I began to realize that they’d sent us a live one to soften us up. Trapping us in a coach with Jamie in the middle of the night was worse torture than sending us back to the Garden.
“And you? Do you belong to somebody’s land?” Brandy asked.
“Oh, my, no! I’m the daughter of a knight. The fifth daughter. My parents were always preparing my sisters for marriage and position, and I was always down learning fencing with the squires and outdoing the boys at their own games. Why not? I never liked the idea that men were inherently better at some things than women, and, besides, by the time they got to me there was pretty slim pickings in terms of wealth or advancement possibilities. My father, noting my talents and having surrendered at his attempts to make a lady out of me, introduced me to a man who turned out to be a marketing representative with the Company. My contacts and position have allowed me to aid my family, so they are content; and my job suits my own proclivities, so I am content. The Company is male at the very top, but no one not born on that world can be on the very top anyway, and that takes both talent and relatives. There is, however, a considerable career path an ambitious and smart woman might take, and that is sufficient for me.”
I was about to ask whether she liked boys or girls best, but Brandy read my mind and gave me a poke in the side. What the hell. Diplomacy was a part of the detective’s art at times.
It was nearing dawn when we began to slow, maybe three or four hours out. I didn’t know much about horses, but I figured we’d have to stop just to rest them. We were coming into a town of some kind, down low, and in the distance I heard an eerie and very mechanical whistle blow. “What’s that?” I asked.
“A train. What else would it be except a train or the fire alarm?” Jamie asked casually. “They can’t get steamboats this far upriver.”
And here I was just getting used to the idea of being in the land of King Arthur or something. “You have steam stuff?”
“Oh, yes. We’re not primitives, after all. Steam is at the heart of the emperor’s power, for only the emperor runs things of steam, and licenses and schools all those who operate such devices. When I was little I once had a dream of being the first female train driver, but that’s just not done here. One of the empires over in Africa, I hear, is a matriarchy and there it’s possible, but that’s not the way of my own emperor or land. As I say, there are trade-offs, and I have found my own niche.”

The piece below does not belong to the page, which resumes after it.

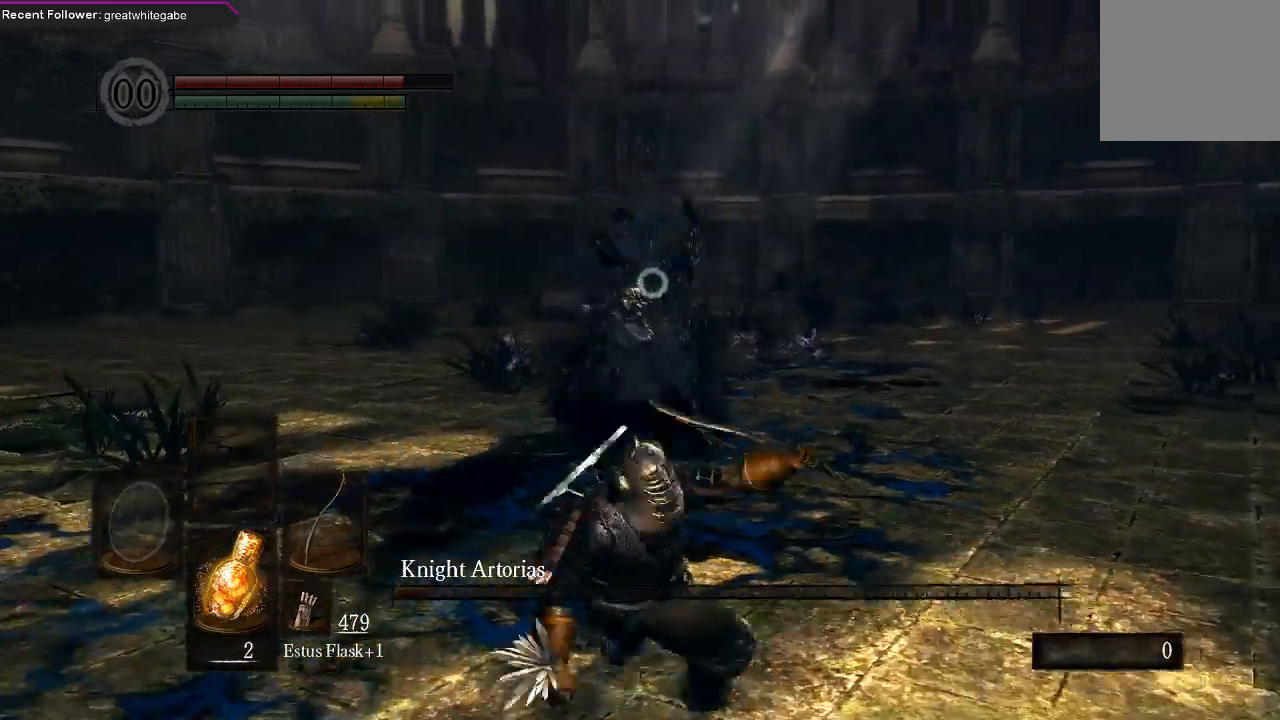
{"buttons": [], "left_stick": "center", "right_stick": "center", "events": [[300, "left_stick", "center"]]}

“Yeah,” Brandy whispered a bit sourly. “Everybody born at the top thinks that way.”
To my surprise we went right down to a small railway station, and then alongside the tracks, slowly. There wasn’t a lot of light, but the trains used in this world looked more primitive than museum pieces, not even as fancy as the wild-west trains or those of the Civil War. The cars were all wood and looked like they belonged to an enlarged antique Christmas train set. Most were freight, but the last car was an old-time passenger car, and it was the only part of the train that was lit.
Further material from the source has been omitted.